## [EXERCISE OBJECTIVE]
Would you repeat the listing exactly, without any of its images?

## [DATASET EXCERPT]
**********

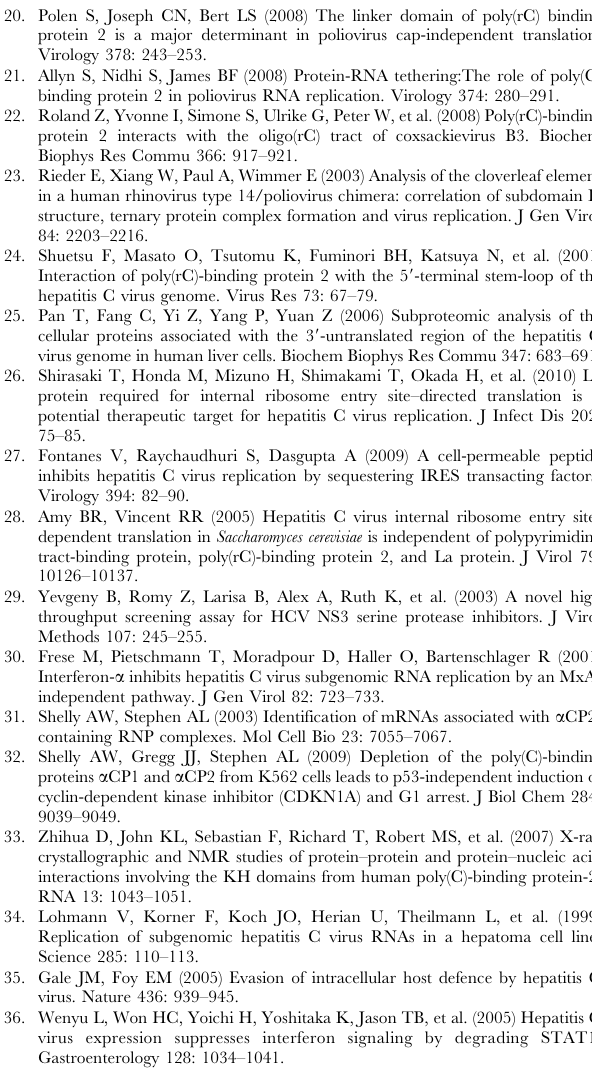
Table S1 RIP-qRT-PCR Primers. The primer sets of mRNAs detected in qRT-PCR assay are listed in the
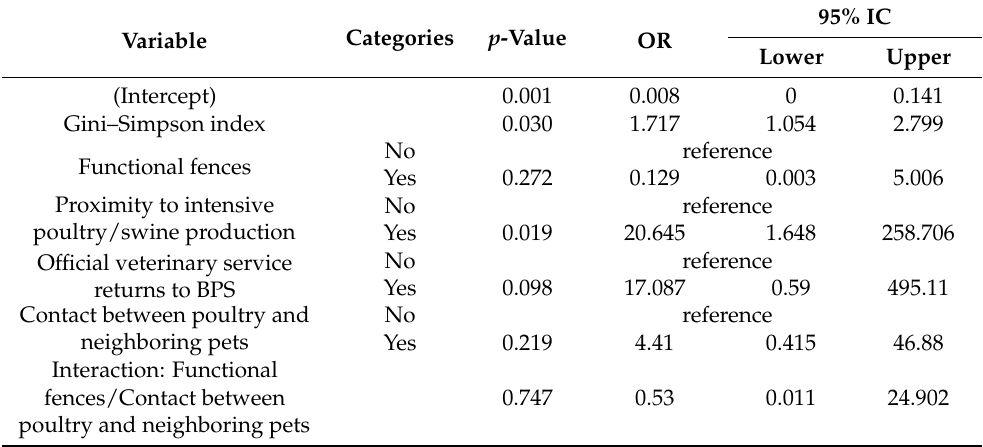
Table 6. Final model results from the multivariable logistic regression analysis. The p -value, odds ratio (OR) and 95% confidence interval (C.I.) with lower and upper limits are reported for risk factors associated with positivity to STEC in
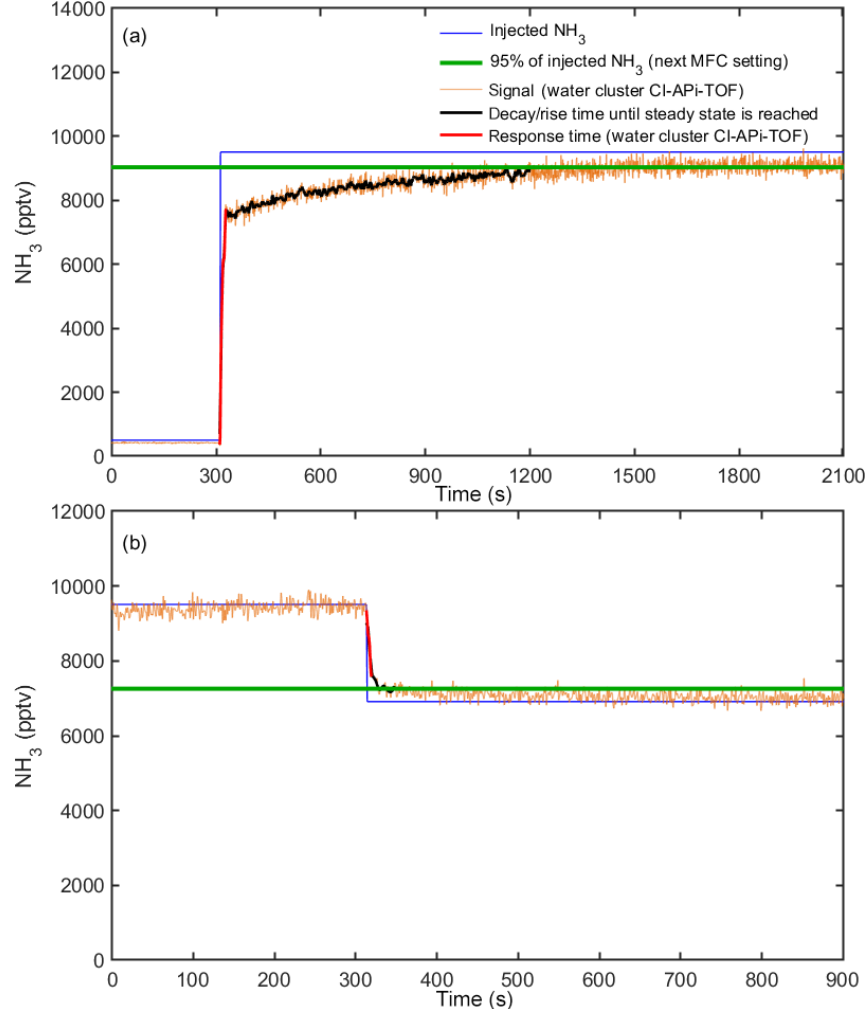
Figure 4. Response time of the water cluster CI-APi-TOF during calibrations at 60% RH. The injected ammonia mixing ratio from MFC settings is shown by the blue line. The signal of the water cluster CI-APi-TOF is shown by the orange line (here the data are shown with a 1s time resolution; i.e., no time averaging is applied). The green line represents 95% of the mixing ratio being applied with the next MFC setting. The black line shows the response time until a steady state (a) or 95% of the final measured concentration is reached (b) . The response time is the sum of the response time of the water cluster CI-APi-TOF (red line) and the (slower) response time for the lines to reach a steady state at which the walls are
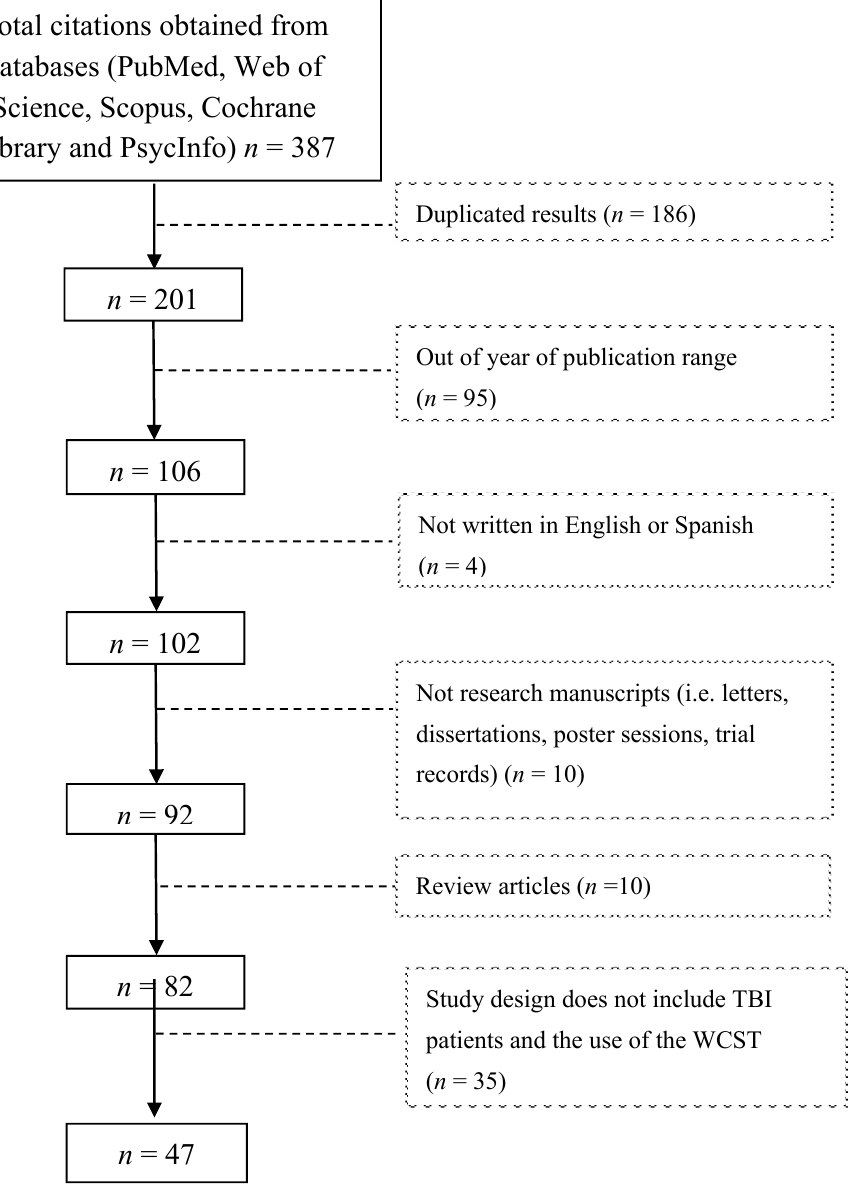
Figure 1. Study flow diagram.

**********

## [ANSWER BELOW]
Table S1 RIP-qRT-PCR Primers. The primer sets of mRNAs detected in qRT-PCR assay are listed in the
Table 6. Final model results from the multivariable logistic regression analysis. The p -value, odds ratio (OR) and 95% confidence interval (C.I.) with lower and upper limits are reported for risk factors associated with positivity to STEC in
Figure 4. Response time of the water cluster CI-APi-TOF during calibrations at 60% RH. The injected ammonia mixing ratio from MFC settings is shown by the blue line. The signal of the water cluster CI-APi-TOF is shown by the orange line (here the data are shown with a 1s time resolution; i.e., no time averaging is applied). The green line represents 95% of the mixing ratio being applied with the next MFC setting. The black line shows the response time until a steady state (a) or 95% of the final measured concentration is reached (b) . The response time is the sum of the response time of the water cluster CI-APi-TOF (red line) and the (slower) response time for the lines to reach a steady state at which the walls are
Figure 1. Study flow diagram.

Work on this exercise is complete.